Recalls and Overdiagnoses
Heywang-Köbrunner says it is estimated that on average one in five women who regularly participate in an organized mammography program for 20 years receives one recall during these 20 years. Most initial suspicions can be dispelled by a harmless additional test, such as another mammogram or an ultrasound examination. However, the uncertainty associated with these so-called false positive diagnoses can cause women a great deal of anxiety while they wait. “The psychological effects should not be ignored,” states Andersson.

“However, the most significant problem is overdiagnosis,” she adds. By this, she means tumors that would never be noticed without screening but once detected will typically result in surgery and radiation. Reasons why they would not have been detected include very slow tumor growth or early death from another cause.'

Estimates for the total number of overdiagnoses are difficult to determine and depend heavily on the defined period of observation. What is clear, though, is that for all women whose lives were saved by a screening, there were others who had to undergo treatment that in retrospect may have been unnecessary.
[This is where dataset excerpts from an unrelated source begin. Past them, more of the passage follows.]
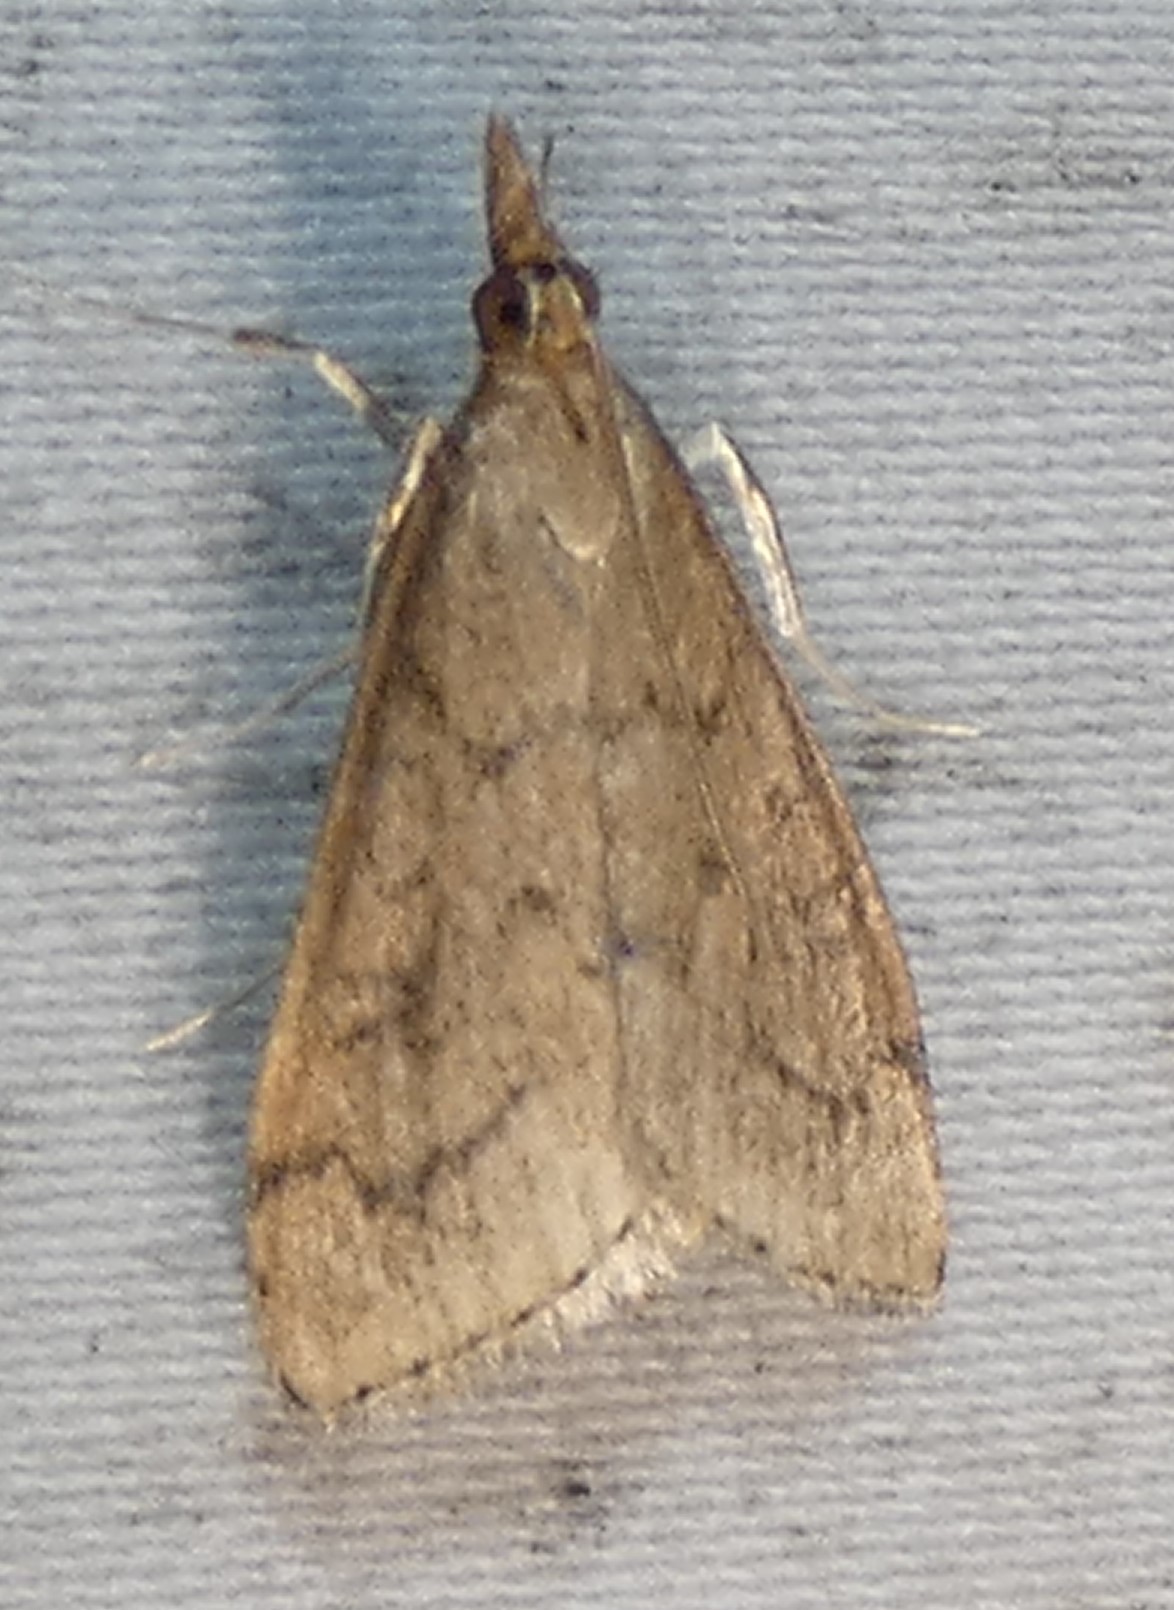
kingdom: Animalia
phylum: Arthropoda
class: Insecta
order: Lepidoptera
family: Crambidae
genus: Udea
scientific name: Udea rubigalis
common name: Celery leaftier moth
Trends and New Technologies
These difficulties can be partly remedied by new strategic approaches. “In the future, the screening will be more personalized than it is now,” predicts Andersson. He explains that the individual cancer risk is likely to be evaluated more precisely based on genetic analyses or biomarkers. This could then influence the type and intensity of the screening and help avoid unnecessary treatment.

Imaging technologies are also changing. Heywang-Köbrunner explains that breast tomosynthesis is an important innovation. The ability to view the breast in slices rather than as a single projection helps tumors to be detected more often and earlier, and to be more clearly defined.

“A combination of tomosynthesis and ultrasound in one and the same device would also be beneficial,” says Andersson. Such customized hardware could be very advantageous for efficient screening in women with dense breast tissue, for example.

Andersson also suggests another idea: Software for routine use in computer-assisted tumor detection. “One important barrier to mammography screening is a lack of competent radiologists prepared to read a large number of normal mammograms daily,” he says. “A computer-assisted detection (CAD) system that could rule out breast cancer with a high degree of accuracy and thus relieve radiologists from reading a significant proportion of screening mammograms would be highly desirable.”